Re: VDI for small company
Hi Porco Rosso, the first question we have to answer is "what do you mean by VDI?" If you just want your users to log into something over RDP, grab a desktop and have a Windows computing experience, you don't need to give every user a VM to do that. You can probably get away with one (I would normally argue two, just for paranoia's sake) Windows Server instances done up with Remote Desktop Services.
For small deployments, I use RDS where I can, because the licensing on "real" VDI is fearful. You can use Liquidware Labs's UEM software to do most of the "really neat VDI stuff" that you would want without even having to buy the expensive VDI licenses. This includes migrating resources between VMs and physical systems, including application settings for applications that don't migrate. It's complicated topic, but - as luck would have it - Liquidware recently commissioned me to write a whitepaper on the topic, which you can find here: http://info.liquidwarelabs.com/Whitepaper_UEMFormLandingPage.html
If I were to design your environment blindly (and without more information it's pretty blind!) I'd say "go buy a VMware Essentials or Essentials Plus kit (depending on which features you feel you need), get Windows Datacenter licenses for all the servers you need and use Veeam to back it all up."
VMware Essentials is cheap cheap cheap, like $500 for 3 servers. But you don't get HA or any of the other really nice toys for that. That's okay, but all you really care about is the fact that it gives you access to the backup APIs. The chances that you need HA for 10 users is pretty small. Hardware doesn't fail that often, and - to be perfectly blunt - you'll run a business just fine off of a single physical server (which runs multiple virtual workloads) and using Veeam to back that up to something like an ioSafe (http://www.theregister.co.uk/2013/12/02/setting_the_iosafe_214_on_fire/) NAS.
This gives you full disaster proof storage. It gives you expandability (you can add nodes to your cluster as you grow,) and you can fit a lot of workloads on a single modern server. But the server a Windows Datacenter license so you can have as many Windows VMs as you want.
Virtualise two copies of Windows Server for Remote Desktop Services and spin up a third to act as an RDS gateway. This way your users will be load balanced between the two VMs, and you can take one down for maintenance while only affecting half your users. Or, since it's datacenter, spin up 10 server VMs, one for each user! (Don't forget you still need 10 RDS CALs, no matter how you spin this.)

--- DATASET EXTRACT ---
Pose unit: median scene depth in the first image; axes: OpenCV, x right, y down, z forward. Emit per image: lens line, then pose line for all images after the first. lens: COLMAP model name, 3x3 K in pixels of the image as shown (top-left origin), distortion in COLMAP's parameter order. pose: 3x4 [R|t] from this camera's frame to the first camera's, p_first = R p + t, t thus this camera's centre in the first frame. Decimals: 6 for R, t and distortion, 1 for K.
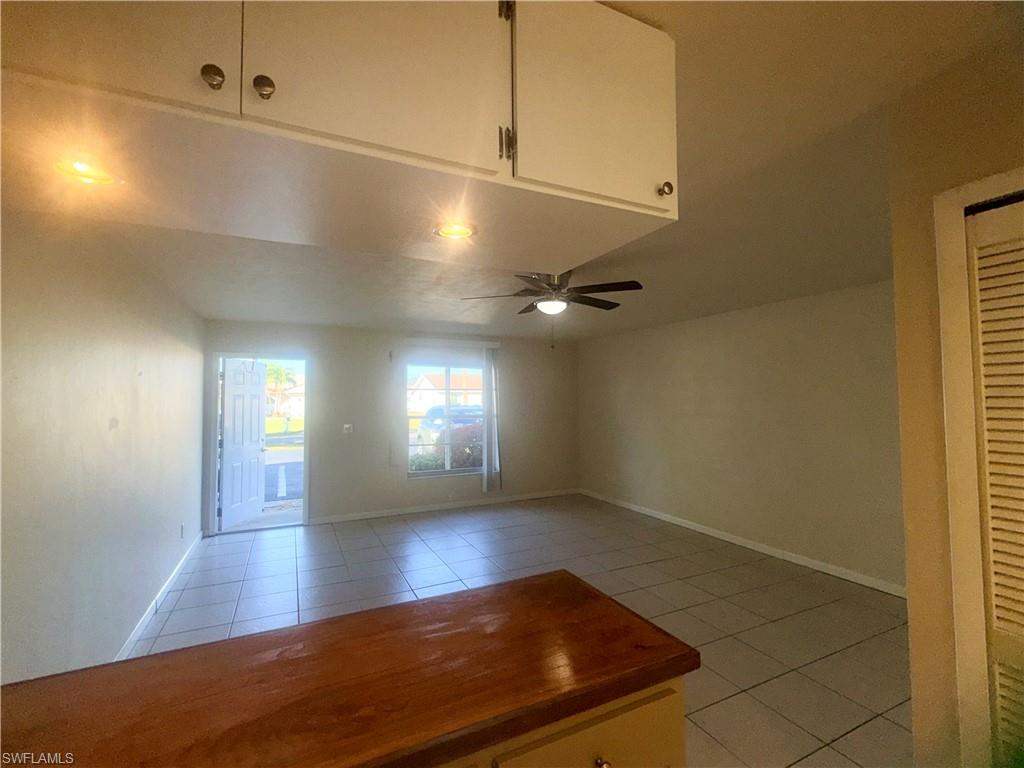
lens RADIAL K [[457.8, 0, 513.2], [0, 457.8, 382.4], [0, 0, 1]] dist [0.000324, 0.000407]
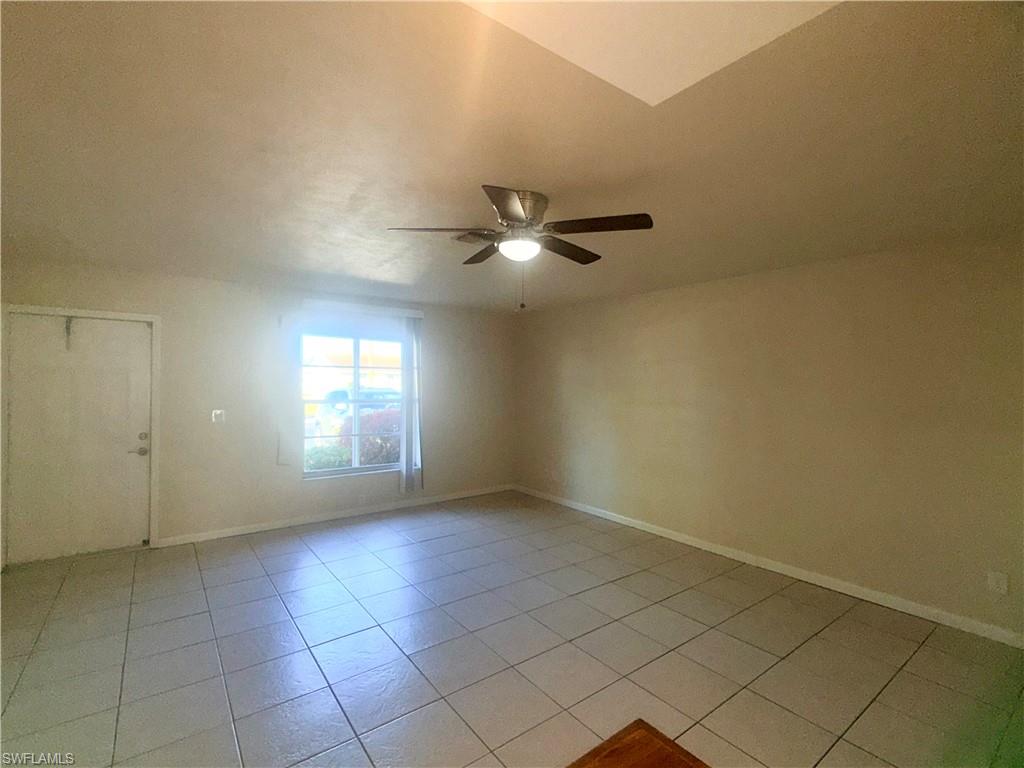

--- ASSIGNED TASK 1 ---
According to the forum reply about VDI, why should two copies of Windows Server be virtualized for Remote Desktop Services instead of one?
--- ASSIGNED TASK 2 ---
List every type of license that the forum reply about VDI names.

--- WRITTEN ANSWER 1 ---
With two copies, users are load balanced between the two VMs. One VM can also be taken down for maintenance while only half the users are affected.

--- WRITTEN ANSWER 2 ---
- The expensive VDI licenses (the licensing on "real" VDI)
- Windows Datacenter licenses
- RDS CALs